The advantage to this approach is that by strictly controlling so many aspects of the implementation it is easier to ensure that H.323 based systems function well together. On the down side, H.323 becomes heavy and cumbersome. Flexibility is sacrificed as one is tied to a single family of technologies.

For a mature technology this may not be a problem, since the best solutions are likely to have been discovered and incorporated into standards. However for a field as young and fast changing as IP telephony, where many problems and solutions are still under debate, flexibility is more important. SIP is part of this flexible approach, as it uses a wide variety of protocols, each addressing a different aspect of the problem space. The advantage is the ability to choose from among many competing technologies and move to newer and better ones as they emerge. This has always been the philosophy behind SIP and this is the approach of the IETF to IP telephony in general.

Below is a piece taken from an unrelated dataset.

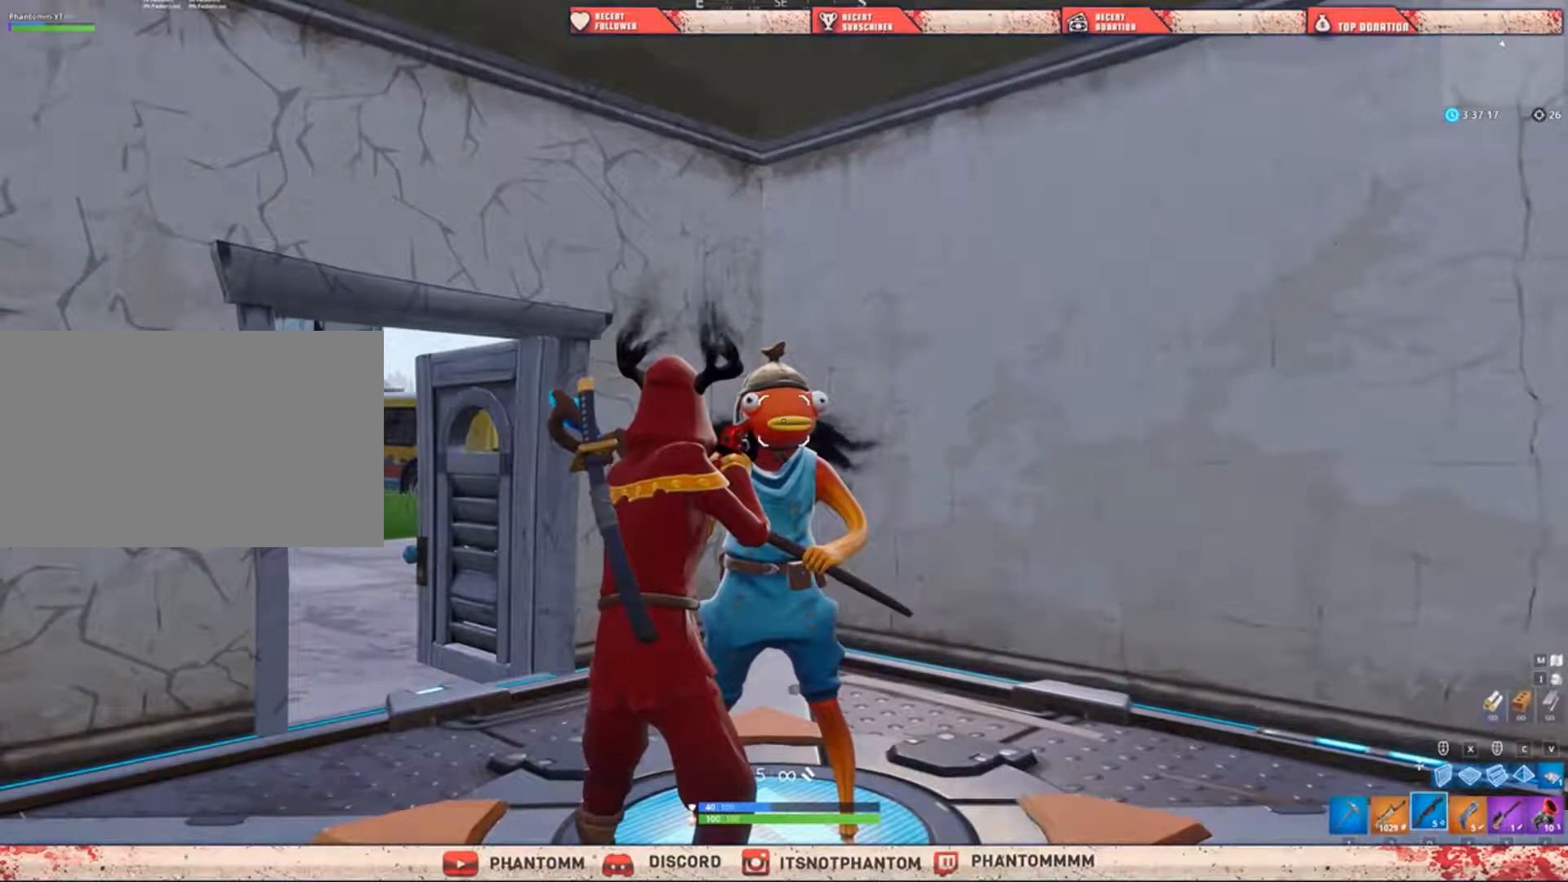
{"keys": ["a", "shift"], "mouse": [], "mouse_move": "still", "events": [[434, "a", "down"]]}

SIP is an important piece of this modular approach to IP telephony protocols. SIP addresses the need for a protocol to deal with generalized sessions. This involves finding potential call participants and contacting them as they move from place to place, changing their location and the even equipment they are using. Calls may require the use of multiple streams of various media, and very large numbers of participants might be involved in a call – and even joining and leaving in a constantly changing topology. This is what SIP does!